Americans are only slightly more eager for gun control now than they were before the horrific Colorado theater shootings, according to a new poll.
The Pew Research Center survey
shows 47 percent of respondents now think it’s more important to control gun ownership, while 46 percent believe it’s more important to protect the rights of Americans to own guns. The survey has a 3.6 percentage point margin of error.
The current numbers are little changed from April, when 49 percent of Americans thought gun rights were the biggest concern, and 45 percent chose gun control.
The same lack of change shone through in surveys after other recent shootings, including the January 2011 episode in Tucson, Ariz., and the shooting spree at Virginia Tech in April 2007.
Americans don’t see the July 20 Aurora shootings as a symbol of broader social problems. Two-thirds maintain that such shootings represent the isolated acts of troubled individuals.

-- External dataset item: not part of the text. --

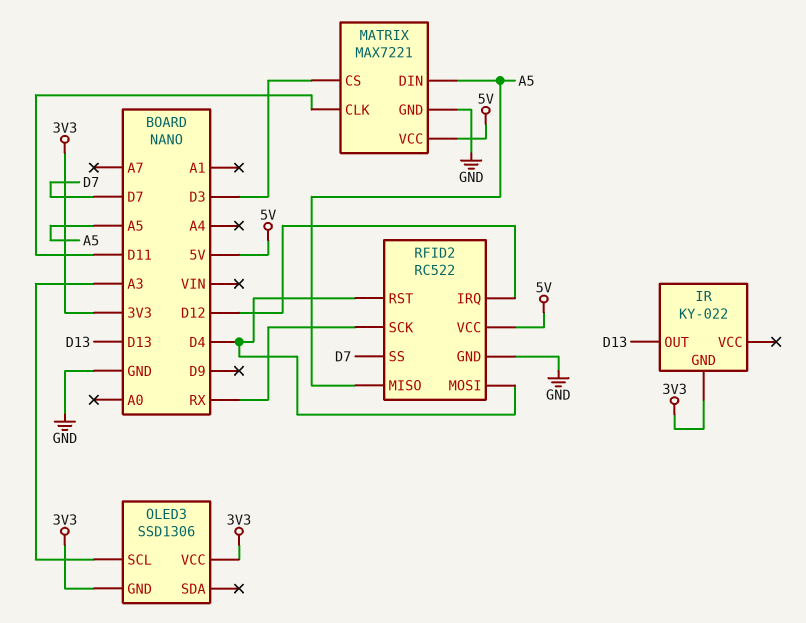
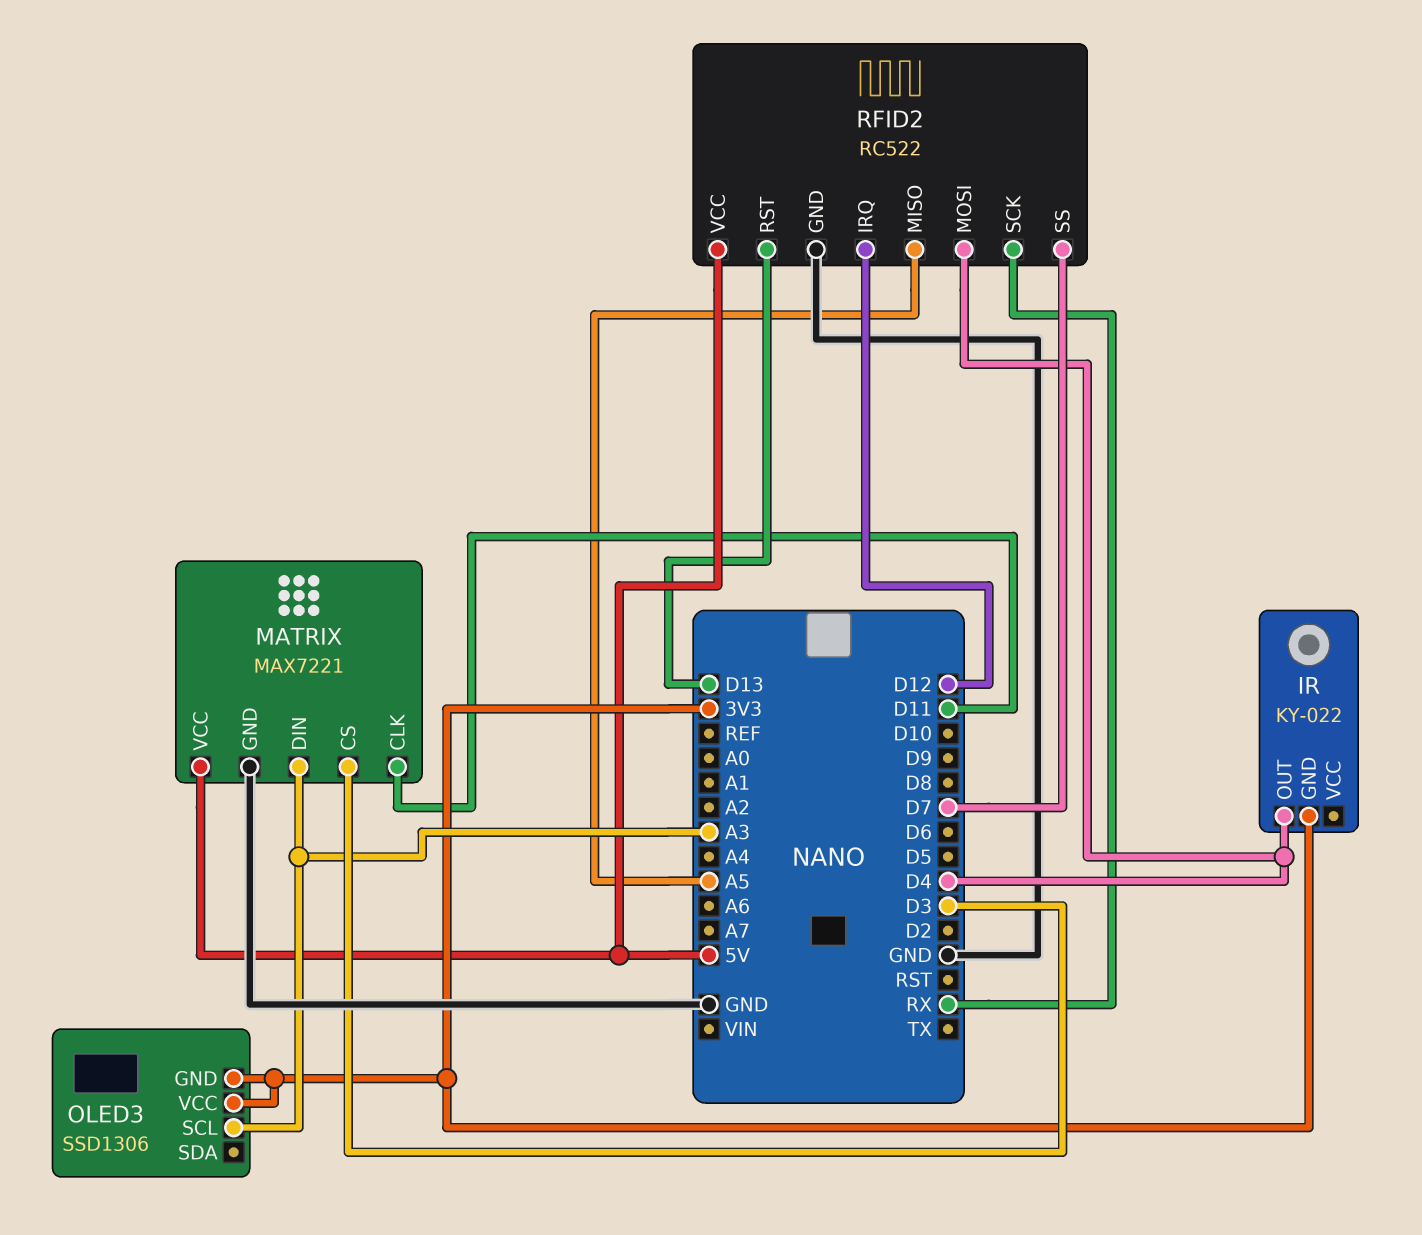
IR pin OUT: D13 -> D4
MATRIX pin DIN: A5 -> A3
RFID2 pin RST: D4 -> D13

Only 24 percent see the shootings as part of broader social problems.
Public opinion has been split fairly evenly between gun control and gun rights since early 2009. Before then, going back to Pew’s first polling on this issue in 1993, a majority of respondents consistently put gun control ahead of gun ownership rights.
Republicans favor gun rights over gun control 71 percent to 26 percent, while Democrats favor gun control 72 percent to 21 percent. Among independents, 50 percent opt for gun rights, and 43 percent for gun control.